RAW DATA
====================

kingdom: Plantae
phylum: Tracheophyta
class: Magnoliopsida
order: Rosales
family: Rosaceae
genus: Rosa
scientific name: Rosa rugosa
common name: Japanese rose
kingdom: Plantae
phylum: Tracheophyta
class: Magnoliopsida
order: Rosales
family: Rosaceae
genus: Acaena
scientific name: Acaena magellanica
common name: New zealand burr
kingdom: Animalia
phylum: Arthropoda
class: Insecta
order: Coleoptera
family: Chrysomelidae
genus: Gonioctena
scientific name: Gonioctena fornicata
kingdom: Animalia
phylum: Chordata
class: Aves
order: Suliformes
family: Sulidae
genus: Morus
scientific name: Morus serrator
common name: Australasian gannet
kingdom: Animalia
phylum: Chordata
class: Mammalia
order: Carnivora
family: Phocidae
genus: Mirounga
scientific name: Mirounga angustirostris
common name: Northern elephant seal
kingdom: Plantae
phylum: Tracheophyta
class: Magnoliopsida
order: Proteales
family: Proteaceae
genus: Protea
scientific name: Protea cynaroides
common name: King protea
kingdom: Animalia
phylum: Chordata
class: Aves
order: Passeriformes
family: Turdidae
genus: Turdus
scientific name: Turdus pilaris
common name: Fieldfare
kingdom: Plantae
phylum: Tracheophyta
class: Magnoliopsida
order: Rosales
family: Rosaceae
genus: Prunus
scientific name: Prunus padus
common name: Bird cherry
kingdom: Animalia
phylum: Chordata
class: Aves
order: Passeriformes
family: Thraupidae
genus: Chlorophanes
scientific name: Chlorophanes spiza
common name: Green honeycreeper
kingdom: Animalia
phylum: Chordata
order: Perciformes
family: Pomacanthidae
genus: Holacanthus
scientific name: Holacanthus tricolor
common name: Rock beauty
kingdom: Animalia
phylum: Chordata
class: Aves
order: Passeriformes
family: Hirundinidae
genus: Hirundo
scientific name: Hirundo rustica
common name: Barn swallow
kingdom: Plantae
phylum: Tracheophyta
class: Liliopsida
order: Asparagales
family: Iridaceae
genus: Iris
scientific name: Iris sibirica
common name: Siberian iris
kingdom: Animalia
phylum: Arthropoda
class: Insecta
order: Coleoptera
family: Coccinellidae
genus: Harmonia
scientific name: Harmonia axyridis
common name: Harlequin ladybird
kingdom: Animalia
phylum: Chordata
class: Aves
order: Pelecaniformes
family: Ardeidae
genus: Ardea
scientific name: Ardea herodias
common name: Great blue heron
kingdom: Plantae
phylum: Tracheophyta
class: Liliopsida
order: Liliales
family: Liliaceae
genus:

====================

TASK PROMPT
Please output every line of the entries above as a numbered list, leaving out any blank lines.

WRITTEN ANSWER
1. kingdom: Plantae
2. phylum: Tracheophyta
3. class: Magnoliopsida
4. order: Rosales
5. family: Rosaceae
6. genus: Rosa
7. scientific name: Rosa rugosa
8. common name: Japanese rose
9. kingdom: Plantae
10. phylum: Tracheophyta
11. class: Magnoliopsida
12. order: Rosales
13. family: Rosaceae
14. genus: Acaena
15. scientific name: Acaena magellanica
16. common name: New zealand burr
17. kingdom: Animalia
18. phylum: Arthropoda
19. class: Insecta
20. order: Coleoptera
21. family: Chrysomelidae
22. genus: Gonioctena
23. scientific name: Gonioctena fornicata
24. kingdom: Animalia
25. phylum: Chordata
26. class: Aves
27. order: Suliformes
28. family: Sulidae
29. genus: Morus
30. scientific name: Morus serrator
31. common name: Australasian gannet
32. kingdom: Animalia
33. phylum: Chordata
34. class: Mammalia
35. order: Carnivora
36. family: Phocidae
37. genus: Mirounga
38. scientific name: Mirounga angustirostris
39. common name: Northern elephant seal
40. kingdom: Plantae
41. phylum: Tracheophyta
42. class: Magnoliopsida
43. order: Proteales
44. family: Proteaceae
45. genus: Protea
46. scientific name: Protea cynaroides
47. common name: King protea
48. kingdom: Animalia
49. phylum: Chordata
50. class: Aves
51. order: Passeriformes
52. family: Turdidae
53. genus: Turdus
54. scientific name: Turdus pilaris
55. common name: Fieldfare
56. kingdom: Plantae
57. phylum: Tracheophyta
58. class: Magnoliopsida
59. order: Rosales
60. family: Rosaceae
61. genus: Prunus
62. scientific name: Prunus padus
63. common name: Bird cherry
64. kingdom: Animalia
65. phylum: Chordata
66. class: Aves
67. order: Passeriformes
68. family: Thraupidae
69. genus: Chlorophanes
70. scientific name: Chlorophanes spiza
71. common name: Green honeycreeper
72. kingdom: Animalia
73. phylum: Chordata
74. order: Perciformes
75. family: Pomacanthidae
76. genus: Holacanthus
77. scientific name: Holacanthus tricolor
78. common name: Rock beauty
79. kingdom: Animalia
80. phylum: Chordata
81. class: Aves
82. order: Passeriformes
83. family: Hirundinidae
84. genus: Hirundo
85. scientific name: Hirundo rustica
86. common name: Barn swallow
87. kingdom: Plantae
88. phylum: Tracheophyta
89. class: Liliopsida
90. order: Asparagales
91. family: Iridaceae
92. genus: Iris
93. scientific name: Iris sibirica
94. common name: Siberian iris
95. kingdom: Animalia
96. phylum: Arthropoda
97. class: Insecta
98. order: Coleoptera
99. family: Coccinellidae
100. genus: Harmonia
101. scientific name: Harmonia axyridis
102. common name: Harlequin ladybird
103. kingdom: Animalia
104. phylum: Chordata
105. class: Aves
106. order: Pelecaniformes
107. family: Ardeidae
108. genus: Ardea
109. scientific name: Ardea herodias
110. common name: Great blue heron
111. kingdom: Plantae
112. phylum: Tracheophyta
113. class: Liliopsida
114. order: Liliales
115. family: Liliaceae
116. genus:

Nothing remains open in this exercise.